For all remaining emissions,  we are buying carbon-avoidance based offsets, with a view to diversifying our offset portfolio to include offsets that are carbon removal based. In keeping with our stated goal to bring our purpose to our actions and to “Boldly Grow the Good in business and life, we have always made sure that our offsets are community based, in smaller towns, and Canadian. In this way, as well as environmental benefits, we are driving social sustainability, enabling jobs in the places where we live and where we work. We are also injecting money into the market, using our buying power to incentivize the growth of lower carbon alternatives, and helping to create a virtuous cycle.

Carbon Offset Conundrum

Of course, existing carbon offsets are not enough, and the world needs to increase the availability of carbon removal offsets. 

At present, organizations are focusing mostly on nature-based carbon offsets – forestry projects like  reforestation, afforestation, agroforestry, improved forest management and projects like soil organic carbon sequestration –  in large part because engineered, carbon removal offsets are still prohibitively expensive, nascent and unable to deliver purchased offsets until a future date.

The day will come, though, when engineered solutions will become more common, including technologies around direct air capture and bioenergy with carbon capture and storage. We are already seeing companies that are injecting and storing carbon directly into products like concrete, and mineralization: the use of minerals to bond with oceanic carbon dioxide to form limestone.

These technologies will be critical to permanently removing and storing atmospheric carbon to meet climate goals such as 1.5 degrees.

Back to Basics

As a bank we understand that we can help drive change by doing what we do best: financing economic growth and progress. Just as we are focused on carbon neutrality in our own operations, we are cognizant that we can help drive sustainability through our lending.

In March, BMO declared a climate ambition that included commitments to be our clients’ lead partner in the economic transition to a sustainable future by driving long-term value and growth. 

We announced the BMO Climate Institute to bring together science, analytics, expertise and partners to understand and manage the financial risks and opportunities related to climate change for both clients and the bank. At the same time, we committed to deploy $300 billion in capital to clients pursuing sustainable outcomes through green, social and sustainable lending, underwriting, advisory services and investment by 2025.

BMO’s Climate institute provides a gathering place for stakeholders, information, and best practices at the intersection of climate adaptation and finance.

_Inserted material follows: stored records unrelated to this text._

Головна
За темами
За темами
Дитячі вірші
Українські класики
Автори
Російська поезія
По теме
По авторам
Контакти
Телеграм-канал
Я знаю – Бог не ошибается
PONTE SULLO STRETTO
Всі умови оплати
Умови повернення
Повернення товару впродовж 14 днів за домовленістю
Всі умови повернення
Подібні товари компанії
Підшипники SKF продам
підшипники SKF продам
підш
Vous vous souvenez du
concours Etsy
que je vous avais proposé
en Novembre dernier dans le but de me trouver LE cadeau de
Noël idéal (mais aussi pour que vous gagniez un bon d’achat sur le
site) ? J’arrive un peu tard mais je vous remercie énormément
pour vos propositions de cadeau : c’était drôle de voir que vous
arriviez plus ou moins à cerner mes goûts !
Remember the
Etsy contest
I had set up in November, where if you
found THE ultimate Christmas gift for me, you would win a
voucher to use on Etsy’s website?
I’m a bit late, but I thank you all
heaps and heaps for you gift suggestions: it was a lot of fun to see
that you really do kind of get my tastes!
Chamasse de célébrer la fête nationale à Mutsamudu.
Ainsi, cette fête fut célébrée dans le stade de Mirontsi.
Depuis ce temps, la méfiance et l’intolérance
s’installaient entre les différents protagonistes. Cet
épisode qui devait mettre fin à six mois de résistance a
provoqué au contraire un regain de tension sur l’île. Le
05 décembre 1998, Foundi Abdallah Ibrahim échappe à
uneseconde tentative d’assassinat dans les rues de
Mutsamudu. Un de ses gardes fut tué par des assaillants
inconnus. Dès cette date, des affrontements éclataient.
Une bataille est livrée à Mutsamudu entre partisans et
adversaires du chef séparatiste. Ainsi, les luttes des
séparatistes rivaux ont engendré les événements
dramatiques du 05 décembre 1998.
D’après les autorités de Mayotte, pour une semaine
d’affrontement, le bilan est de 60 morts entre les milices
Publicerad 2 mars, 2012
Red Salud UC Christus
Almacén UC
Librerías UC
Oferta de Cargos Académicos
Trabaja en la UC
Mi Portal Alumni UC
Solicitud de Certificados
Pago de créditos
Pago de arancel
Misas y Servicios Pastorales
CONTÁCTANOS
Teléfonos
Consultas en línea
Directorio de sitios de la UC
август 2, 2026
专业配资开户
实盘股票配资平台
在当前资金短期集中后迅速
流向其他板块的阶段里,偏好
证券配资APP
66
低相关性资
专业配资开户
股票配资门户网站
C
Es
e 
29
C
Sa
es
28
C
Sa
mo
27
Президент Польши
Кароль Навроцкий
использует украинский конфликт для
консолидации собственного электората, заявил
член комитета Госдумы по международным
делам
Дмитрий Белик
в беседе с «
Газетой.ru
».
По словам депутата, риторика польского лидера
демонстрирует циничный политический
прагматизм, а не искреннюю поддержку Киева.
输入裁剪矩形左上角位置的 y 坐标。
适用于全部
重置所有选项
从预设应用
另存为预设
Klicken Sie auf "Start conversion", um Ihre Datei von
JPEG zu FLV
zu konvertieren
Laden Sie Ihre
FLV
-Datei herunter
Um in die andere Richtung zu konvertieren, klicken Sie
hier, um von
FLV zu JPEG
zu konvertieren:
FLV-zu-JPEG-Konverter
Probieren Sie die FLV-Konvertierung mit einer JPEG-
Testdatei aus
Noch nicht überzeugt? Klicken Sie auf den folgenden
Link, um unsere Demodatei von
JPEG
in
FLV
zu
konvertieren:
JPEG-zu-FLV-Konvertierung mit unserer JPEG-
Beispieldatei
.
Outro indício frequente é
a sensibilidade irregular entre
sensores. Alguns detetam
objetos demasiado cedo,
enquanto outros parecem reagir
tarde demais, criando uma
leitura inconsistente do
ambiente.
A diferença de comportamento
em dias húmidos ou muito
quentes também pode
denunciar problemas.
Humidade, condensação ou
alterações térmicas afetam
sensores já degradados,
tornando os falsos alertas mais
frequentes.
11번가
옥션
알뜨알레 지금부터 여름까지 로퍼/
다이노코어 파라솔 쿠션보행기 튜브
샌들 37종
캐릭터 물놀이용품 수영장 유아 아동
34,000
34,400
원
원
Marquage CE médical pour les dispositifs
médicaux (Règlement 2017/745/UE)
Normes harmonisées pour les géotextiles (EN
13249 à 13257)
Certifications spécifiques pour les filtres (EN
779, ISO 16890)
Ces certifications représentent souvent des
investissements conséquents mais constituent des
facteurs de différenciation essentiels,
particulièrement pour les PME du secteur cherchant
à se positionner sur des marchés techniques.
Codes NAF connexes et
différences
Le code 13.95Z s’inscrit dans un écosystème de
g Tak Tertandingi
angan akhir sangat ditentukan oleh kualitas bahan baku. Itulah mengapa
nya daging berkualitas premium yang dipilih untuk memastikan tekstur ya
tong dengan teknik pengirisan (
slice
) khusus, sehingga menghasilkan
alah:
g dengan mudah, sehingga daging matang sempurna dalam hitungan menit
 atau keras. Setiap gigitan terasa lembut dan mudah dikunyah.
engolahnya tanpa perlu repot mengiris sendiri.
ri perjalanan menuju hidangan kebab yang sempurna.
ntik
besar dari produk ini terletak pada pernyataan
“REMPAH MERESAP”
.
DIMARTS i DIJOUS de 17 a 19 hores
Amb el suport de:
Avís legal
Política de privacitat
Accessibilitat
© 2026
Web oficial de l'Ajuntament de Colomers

The expectation of banks and other FI’s is to measure, disclose and reduce value chain emissions, which for banks means financed emissions, and in January we joined PCAF, the global partnership of financials institutions that work together to develop and implement a harmonized approach to assess and disclose the greenhouse gas (GHG) emissions associated with their loans and investments. 

We are currently working on quantifying and disclosing financed emissions and we are targeting net zero financed emissions in our lending by 2050. We are also establishing intermediate targets – 2030 – and longer-term targets – 2050 – for financed emission reductions in partnership with our clients, and we will report on our progress annually, beginning with our 2021 Climate Report.

The road to net zero is not a straight one, and we will continue to work with our clients, learning valuable lessons from each other every step of the way.